MATERIAL FOR THE TASK =

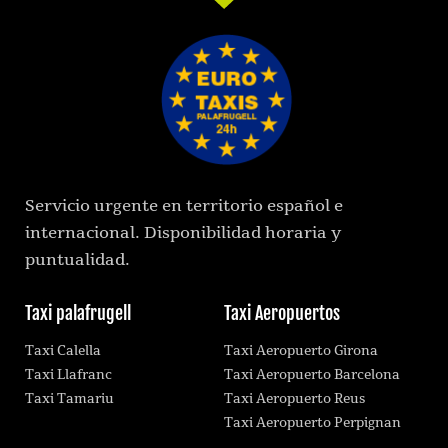
Servicio urgente en territorio español e
internacional. Disponibilidad horaria y
puntualidad.
Taxi palafrugell
Taxi Aeropuertos
Taxi Calella
Taxi Aeropuerto Girona
Taxi Llafranc
Taxi Aeropuerto Barcelona
Taxi Tamariu
Taxi Aeropuerto Reus
Taxi Aeropuerto Perpignan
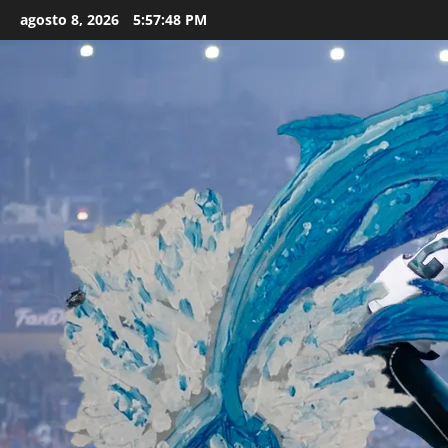
Skip
agosto 8, 2026
5:57:49 PM
to
content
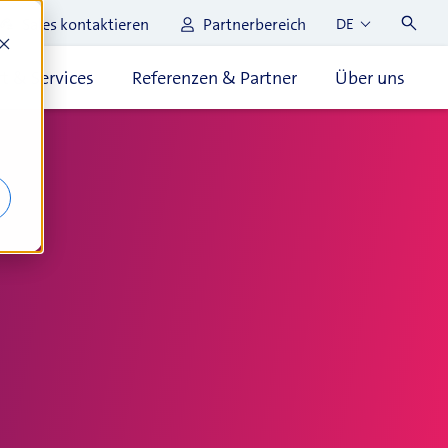
Sales kontaktieren
Partnerbereich
DE
t & Services
Referenzen & Partner
Über uns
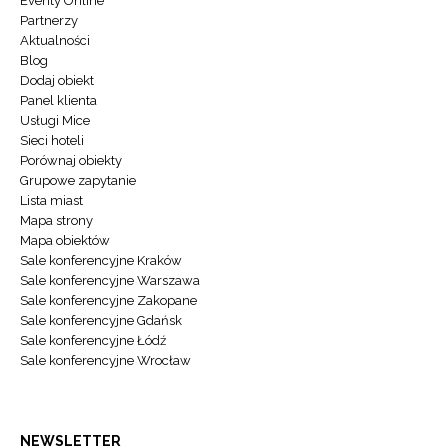
Eventy Online
Partnerzy
Aktualności
Blog
Dodaj obiekt
Panel klienta
Usługi Mice
Sieci hoteli
Porównaj obiekty
Grupowe zapytanie
Lista miast
Mapa strony
Mapa obiektów
Sale konferencyjne Kraków
Sale konferencyjne Warszawa
Sale konferencyjne Zakopane
Sale konferencyjne Gdańsk
Sale konferencyjne Łódź
Sale konferencyjne Wrocław
NEWSLETTER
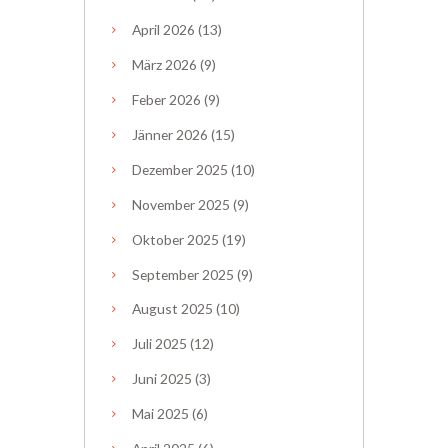
April
2026
(13)
März
2026
(9)
Feber
2026
(9)
Jänner
2026
(15)
Dezember
2025
(10)
November
2025
(9)
Oktober
2025
(19)
September
2025
(9)
August
2025
(10)
Juli
2025
(12)
Juni
2025
(3)
Mai
2025
(6)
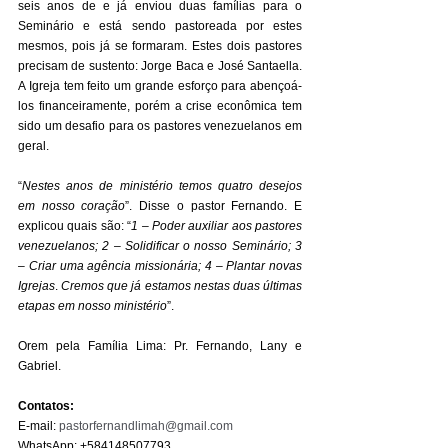
seis anos de e já enviou duas famílias para o 
Seminário e está sendo pastoreada por estes 
mesmos, pois já se formaram. Estes dois pastores 
precisam de sustento: Jorge Baca e José Santaella. 
A Igreja tem feito um grande esforço para abençoá-
los financeiramente, porém a crise econômica tem 
sido um desafio para os pastores venezuelanos em 
geral.
“
Nestes anos de ministério temos quatro desejos 
em nosso coração
”. Disse o pastor Fernando. E 
explicou quais são: “
1 – Poder auxiliar aos pastores 
venezuelanos; 2 – Solidificar o nosso Seminário; 3 
– Criar uma agência missionária; 4 – Plantar novas 
Igrejas
. 
Cremos que já estamos nestas duas últimas 
etapas em nosso ministério
”.
Orem pela Família Lima: Pr. Fernando, Lany e 
Gabriel.
Contatos:
E-mail: 
pastorfernandlimah@gmail.com
WhatsApp: +584148507793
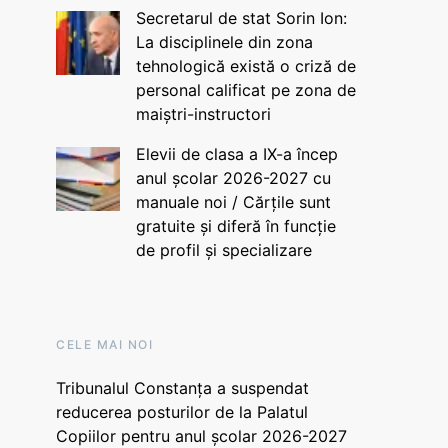
Secretarul de stat Sorin Ion:
La disciplinele din zona
tehnologică există o criză de
personal calificat pe zona de
maiștri-instructori
Elevii de clasa a IX-a încep
anul școlar 2026-2027 cu
manuale noi / Cărțile sunt
gratuite și diferă în funcție
de profil și specializare
CELE MAI NOI
Tribunalul Constanța a suspendat
reducerea posturilor de la Palatul
Copiilor pentru anul școlar 2026-2027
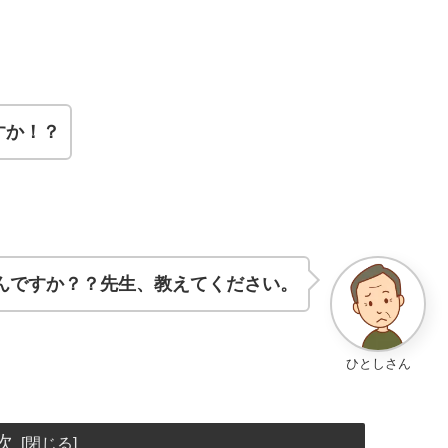
すか！？
んですか？？先生、教えてください。
ひとしさん
次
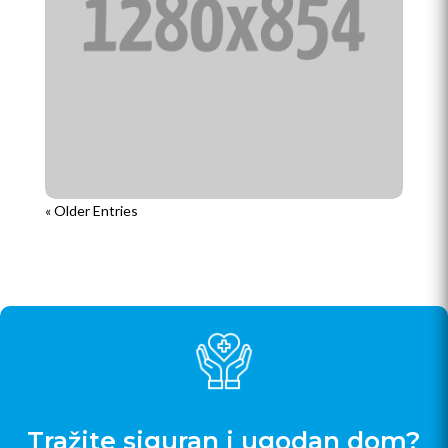
« Older Entries
Tražite siguran i ugodan dom?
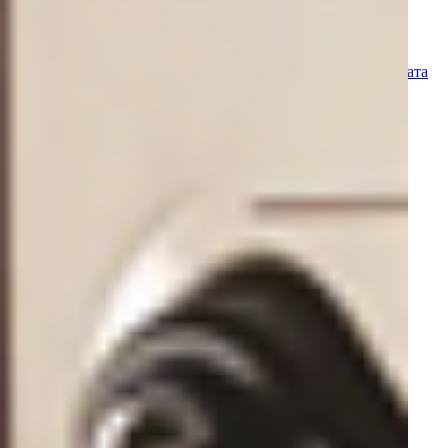
Реабилитационные комплексы
Вертикализаторы
Аксессуары к подъемникам
Восстановление моторики и опорно-двигательного аппарата
Подъемники для инвалидов
Кресла-коляски
Усилители слуха
Гидротерапия
Патологоанатомическое оборудование
Стоматология
Отбеливающие лампы
Апекслокаторы
Стоматологические установки
Аспирационные системы
Стоматологические микроскопы
Фотоактивируемая дезинфекция
Эндодонтия
Стоматологические компрессоры
Стоматологические стулья
Дентальные рентгены
3D принтеры
Приборы для световой полимеризации
Физиодиспенсеры
Турбинные наконечники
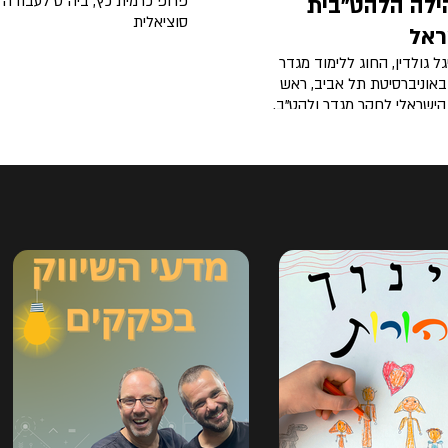
לה הלהט"בית
פרופ כרמית כץ, ביה"ס לעבודה
סוציאלית
ראל
גל גולדין, החוג ללימוד מגדר
באוניברסיטת תל אביב, ראש
הישראלי לחקר מגדר ולהט"ב.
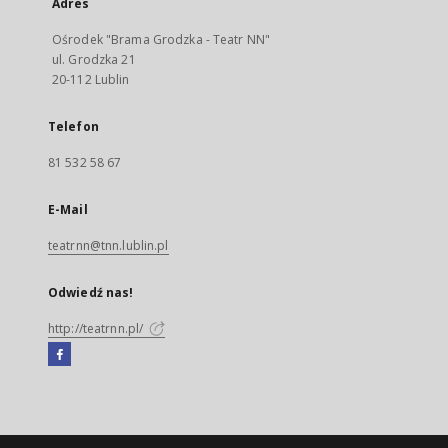
Adres
Ośrodek "Brama Grodzka - Teatr NN"
ul. Grodzka 21
20-112 Lublin
Telefon
81 532 58 67
E-Mail
teatrnn@tnn.lublin.pl
Odwiedź nas!
http://teatrnn.pl/
Facebook
Link
zewnętrzny,
otworzy
się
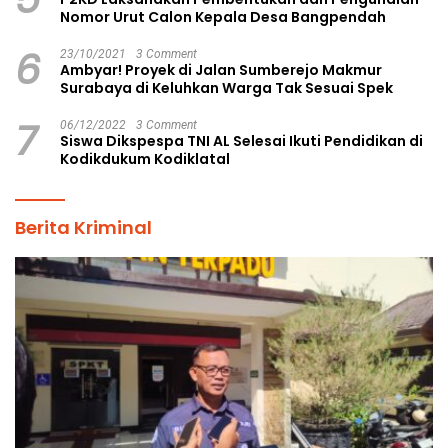
Nomor Urut Calon Kepala Desa Bangpendah
6
23/10/2021
3 Comment
Ambyar! Proyek di Jalan Sumberejo Makmur
Surabaya di Keluhkan Warga Tak Sesuai Spek
7
06/12/2022
3 Comment
Siswa Dikspespa TNI AL Selesai Ikuti Pendidikan di
Kodikdukum Kodiklatal
Berita Kriminal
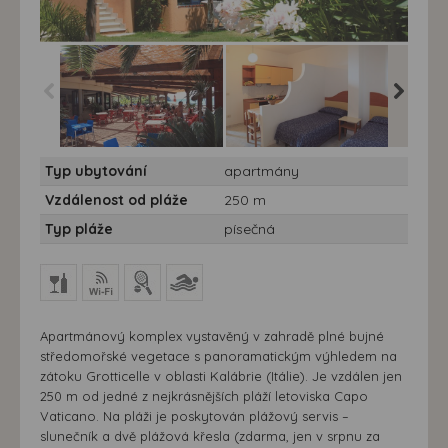
Apartmány Esmeraldo -
Apartmány Esmeraldo -
Apartmá
Typ ubytování
apartmány
autobus - Pláž
autobus - Apartmány
autobus 
Grotticelle - restaurace
Esmeraldo - apartmán
Grotticel
Vzdálenost od pláže
250 m
Mono
Typ pláže
písečná
Apartmánový komplex vystavěný v zahradě plné bujné
středomořské vegetace s panoramatickým výhledem na
zátoku Grotticelle v oblasti Kalábrie (Itálie). Je vzdálen jen
250 m od jedné z nejkrásnějších pláží letoviska Capo
Vaticano. Na pláži je poskytován plážový servis –
slunečník a dvě plážová křesla (zdarma, jen v srpnu za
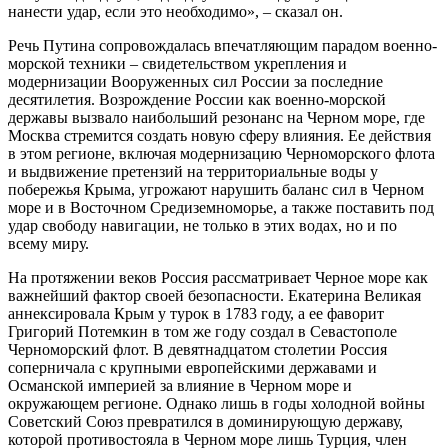
нанести удар, если это необходимо», – сказал он.
Речь Путина сопровождалась впечатляющим парадом военно-
морской техники – свидетельством укрепления и
модернизации Вооруженных сил России за последние
десятилетия. Возрождение России как военно-морской
державы вызвало наибольший резонанс на Черном море, где
Москва стремится создать новую сферу влияния. Ее действия
в этом регионе, включая модернизацию Черноморского флота
и выдвижение претензий на территориальные воды у
побережья Крыма, угрожают нарушить баланс сил в Черном
море и в Восточном Средиземноморье, а также поставить под
удар свободу навигации, не только в этих водах, но и по
всему миру.
На протяжении веков Россия рассматривает Черное море как
важнейший фактор своей безопасности. Екатерина Великая
аннексировала Крым у турок в 1783 году, а ее фаворит
Григорий Потемкин в том же году создал в Севастополе
Черноморский флот. В девятнадцатом столетии Россия
соперничала с крупными европейскими державами и
Османской империей за влияние в Черном море и
окружающем регионе. Однако лишь в годы холодной войны
Советский Союз превратился в доминирующую державу,
которой противостояла в Черном море лишь Турция, член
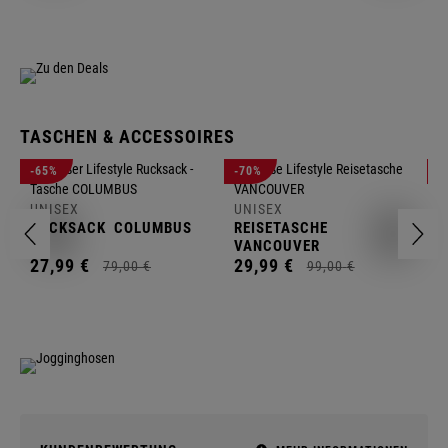
TASCHEN & ACCESSOIRES
U
-65%
-70%
-
R
UNISEX
UNISEX
2
RUCKSACK
COLUMBUS
REISETASCHE
VANCOUVER
27,
99
€
29,
99
€
79,
00
€
99,
00
€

JOB = Rename "Sale konferencyjne" to "Sale szkoleniowe" everywhere in the items above, leaving all other text unchanged, and reproduce the result without the pictures.

ANSWER TO THE EXERCISE =
Servicio urgente en territorio español e
internacional. Disponibilidad horaria y
puntualidad.
Taxi palafrugell
Taxi Aeropuertos
Taxi Calella
Taxi Aeropuerto Girona
Taxi Llafranc
Taxi Aeropuerto Barcelona
Taxi Tamariu
Taxi Aeropuerto Reus
Taxi Aeropuerto Perpignan
Skip
agosto 8, 2026
5:57:49 PM
to
content
Sales kontaktieren
Partnerbereich
DE
t & Services
Referenzen & Partner
Über uns
Eventy Online
Partnerzy
Aktualności
Blog
Dodaj obiekt
Panel klienta
Usługi Mice
Sieci hoteli
Porównaj obiekty
Grupowe zapytanie
Lista miast
Mapa strony
Mapa obiektów
Sale szkoleniowe Kraków
Sale szkoleniowe Warszawa
Sale szkoleniowe Zakopane
Sale szkoleniowe Gdańsk
Sale szkoleniowe Łódź
Sale szkoleniowe Wrocław
NEWSLETTER
April
2026
(13)
März
2026
(9)
Feber
2026
(9)
Jänner
2026
(15)
Dezember
2025
(10)
November
2025
(9)
Oktober
2025
(19)
September
2025
(9)
August
2025
(10)
Juli
2025
(12)
Juni
2025
(3)
Mai
2025
(6)
seis anos de e já enviou duas famílias para o 
Seminário e está sendo pastoreada por estes 
mesmos, pois já se formaram. Estes dois pastores 
precisam de sustento: Jorge Baca e José Santaella. 
A Igreja tem feito um grande esforço para abençoá-
los financeiramente, porém a crise econômica tem 
sido um desafio para os pastores venezuelanos em 
geral.
“
Nestes anos de ministério temos quatro desejos 
em nosso coração
”. Disse o pastor Fernando. E 
explicou quais são: “
1 – Poder auxiliar aos pastores 
venezuelanos; 2 – Solidificar o nosso Seminário; 3 
– Criar uma agência missionária; 4 – Plantar novas 
Igrejas
. 
Cremos que já estamos nestas duas últimas 
etapas em nosso ministério
”.
Orem pela Família Lima: Pr. Fernando, Lany e 
Gabriel.
Contatos:
E-mail: 
pastorfernandlimah@gmail.com
WhatsApp: +584148507793
Secretarul de stat Sorin Ion:
La disciplinele din zona
tehnologică există o criză de
personal calificat pe zona de
maiștri-instructori
Elevii de clasa a IX-a încep
anul școlar 2026-2027 cu
manuale noi / Cărțile sunt
gratuite și diferă în funcție
de profil și specializare
CELE MAI NOI
Tribunalul Constanța a suspendat
reducerea posturilor de la Palatul
Copiilor pentru anul școlar 2026-2027
すか！？
んですか？？先生、教えてください。
ひとしさん
次
« Older Entries
Tražite siguran i ugodan dom?
Реабилитационные комплексы
Вертикализаторы
Аксессуары к подъемникам
Восстановление моторики и опорно-двигательного аппарата
Подъемники для инвалидов
Кресла-коляски
Усилители слуха
Гидротерапия
Патологоанатомическое оборудование
Стоматология
Отбеливающие лампы
Апекслокаторы
Стоматологические установки
Аспирационные системы
Стоматологические микроскопы
Фотоактивируемая дезинфекция
Эндодонтия
Стоматологические компрессоры
Стоматологические стулья
Дентальные рентгены
3D принтеры
Приборы для световой полимеризации
Физиодиспенсеры
Турбинные наконечники
לה הלהט"בית
פרופ כרמית כץ, ביה"ס לעבודה
סוציאלית
ראל
גל גולדין, החוג ללימוד מגדר
באוניברסיטת תל אביב, ראש
הישראלי לחקר מגדר ולהט"ב.
Adres
Ośrodek "Brama Grodzka - Teatr NN"
ul. Grodzka 21
20-112 Lublin
Telefon
81 532 58 67
E-Mail
teatrnn@tnn.lublin.pl
Odwiedź nas!
http://teatrnn.pl/
Facebook
Link
zewnętrzny,
otworzy
się
Nomor Urut Calon Kepala Desa Bangpendah
6
23/10/2021
3 Comment
Ambyar! Proyek di Jalan Sumberejo Makmur
Surabaya di Keluhkan Warga Tak Sesuai Spek
7
06/12/2022
3 Comment
Siswa Dikspespa TNI AL Selesai Ikuti Pendidikan di
Kodikdukum Kodiklatal
Berita Kriminal
Apartmány Esmeraldo -
Apartmány Esmeraldo -
Apartmá
Typ ubytování
apartmány
autobus - Pláž
autobus - Apartmány
autobus 
Grotticelle - restaurace
Esmeraldo - apartmán
Grotticel
Vzdálenost od pláže
250 m
Mono
Typ pláže
písečná
Apartmánový komplex vystavěný v zahradě plné bujné
středomořské vegetace s panoramatickým výhledem na
zátoku Grotticelle v oblasti Kalábrie (Itálie). Je vzdálen jen
250 m od jedné z nejkrásnějších pláží letoviska Capo
Vaticano. Na pláži je poskytován plážový servis –
slunečník a dvě plážová křesla (zdarma, jen v srpnu za
нанести удар, если это необходимо», – сказал он.
Речь Путина сопровождалась впечатляющим парадом военно-
морской техники – свидетельством укрепления и
модернизации Вооруженных сил России за последние
десятилетия. Возрождение России как военно-морской
державы вызвало наибольший резонанс на Черном море, где
Москва стремится создать новую сферу влияния. Ее действия
в этом регионе, включая модернизацию Черноморского флота
и выдвижение претензий на территориальные воды у
побережья Крыма, угрожают нарушить баланс сил в Черном
море и в Восточном Средиземноморье, а также поставить под
удар свободу навигации, не только в этих водах, но и по
всему миру.
На протяжении веков Россия рассматривает Черное море как
важнейший фактор своей безопасности. Екатерина Великая
аннексировала Крым у турок в 1783 году, а ее фаворит
Григорий Потемкин в том же году создал в Севастополе
Черноморский флот. В девятнадцатом столетии Россия
соперничала с крупными европейскими державами и
Османской империей за влияние в Черном море и
окружающем регионе. Однако лишь в годы холодной войны
Советский Союз превратился в доминирующую державу,
которой противостояла в Черном море лишь Турция, член
TASCHEN & ACCESSOIRES
U
-65%
-70%
-
R
UNISEX
UNISEX
2
RUCKSACK
COLUMBUS
REISETASCHE
VANCOUVER
27,
99
€
29,
99
€
79,
00
€
99,
00
€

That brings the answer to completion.